President Uhuru Kenyatta

President Uhuru Kenyatta and Cabinet secretaries tour the National Geospatial Data Centre in Nairobi during the launch of the National Land Information Management System on April 27, 2021. PHOTO | PSCU.

Kenya’s online platform, the National Land Information Management System (NLIMS), dubbed “Ardhisasa”, is now live. But Kenyans are yet to appreciate how momentous this is. It is a game-changer. The journey has been arduous.

It started in earnest during the sunrise years of President Mwai Kibaki’s tenure, when Amos Kimunya was the Lands minister. But no meaningful progress had been made till now.

This is not unusual in Africa. Many factors hinder the development of such systems, including lack of political goodwill, enabling resources or institutional capacity.

Sometimes there’s outright sabotage from those anxious of transparent and efficient land management systems because opaque and inefficient ones serve their nefarious needs.

Indeed, were it not for the commitment and resolve by the President and the Lands Cabinet Secretary Farida Karoney, perhaps the “Ardhisasa” initiative would have stalled.

Lessons from elsewhere inform that it takes such high-level champions for transformative land information management systems such as this to be put in place.

So what should Kenyans expect from “Ardhisasa”?

First, this system will be developed incrementally, as is always the case. The first phase focused on land records for Nairobi City County.

Reportedly, 240,000 Nairobi County land parcels have been uploaded in the first phase. Timelines have it that records for 20 other counties will be uploaded by December this year, and the rest by the end of year 2022.

Since enabling land laws were recently amended to support the signing, submission, processing and even paying government fees electronically, the system will be able to accept requests for routine land transactions.

Users can lodge and track the progress of their transactions without having to visit the offices. Official searches, transfer of property and payment of annual land revenues will be done online. One should also be able to purchase a survey plan online.

It’s expected that the system will enhance efficiency and reduce transaction time. By eliminating physical interactions, it’ll reduce opportunities for rent-seeking. The net result will be increased speed of doing business and increased government revenue.
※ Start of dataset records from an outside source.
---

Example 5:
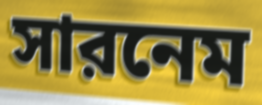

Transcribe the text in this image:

সারনেম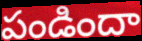
పండిందా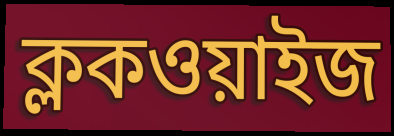
ক্লকওয়াইজ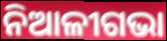
ନିଆଳୀଗଭାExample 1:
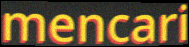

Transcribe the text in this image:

mencari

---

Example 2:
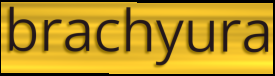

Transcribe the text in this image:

brachyura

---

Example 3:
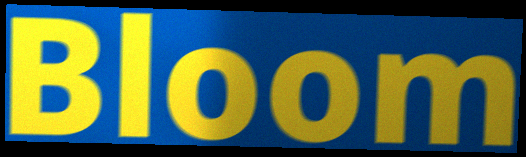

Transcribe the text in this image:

Bloom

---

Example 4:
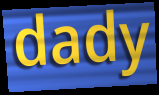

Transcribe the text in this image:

dady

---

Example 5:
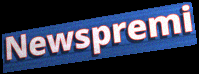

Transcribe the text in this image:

Newspremi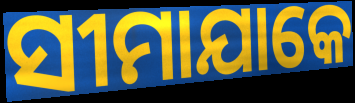
ସୀମାଯାକେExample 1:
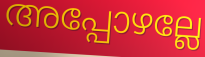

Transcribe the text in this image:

അപ്പോഴല്ലേ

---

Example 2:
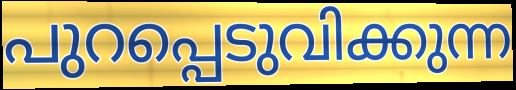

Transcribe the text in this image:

പുറപ്പെടുവിക്കുന്ന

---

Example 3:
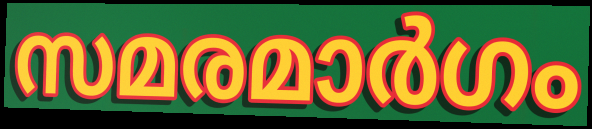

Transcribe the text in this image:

സമരമാർഗം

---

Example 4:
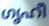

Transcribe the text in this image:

ഗൃഹീ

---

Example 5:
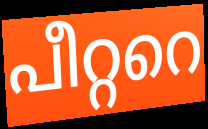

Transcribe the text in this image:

പീറ്ററെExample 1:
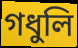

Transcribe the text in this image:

গধুলি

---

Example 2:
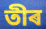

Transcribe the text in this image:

তীৰ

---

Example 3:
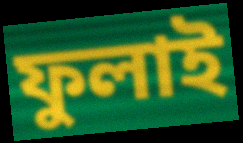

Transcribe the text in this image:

ফুলাই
So, we should expect improved turnaround times in compensation of acquired land for public projects, lending against property, administration of mortgages, approval of development applications and the registration of new housing units.
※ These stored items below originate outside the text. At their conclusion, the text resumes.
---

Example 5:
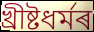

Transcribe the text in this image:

খ্ৰীষ্টধৰ্মৰ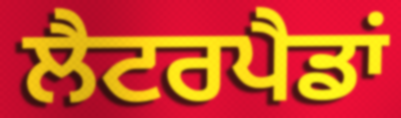
ਲੈਟਰਪੈਡਾਂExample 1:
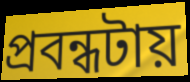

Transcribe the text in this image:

প্রবন্ধটায়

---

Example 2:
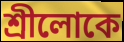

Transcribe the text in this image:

শ্রীলোকে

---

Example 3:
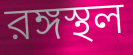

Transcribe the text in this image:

রঙ্গস্থল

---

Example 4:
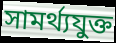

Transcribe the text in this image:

সামর্থ্যযুক্ত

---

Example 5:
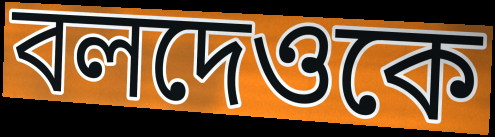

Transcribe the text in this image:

বলদেওকে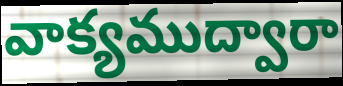
వాక్యముద్వారా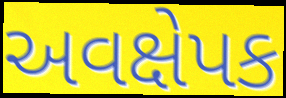
અવક્ષેપક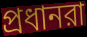
প্রধানরা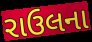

Individuals, professionals and companies will be expected to register.

There are concerns too.

Propertied senior citizens unschooled on digital platforms are apprehensive that their property details may be exposed to third parties as they seek help. This is valid and should be addressed.

Furthermore, digital systems are as good as their operators. Therefore, those responsible for “Ardhisasa” must be highly vetted, competent and patriotic. They must be bound to a strong internal code of ethics.

Overall, this system is good for Kenya, any initial flaws or setbacks notwithstanding.

Mr Mwathane is the chair, Land Development and Governance Institute. [email protected]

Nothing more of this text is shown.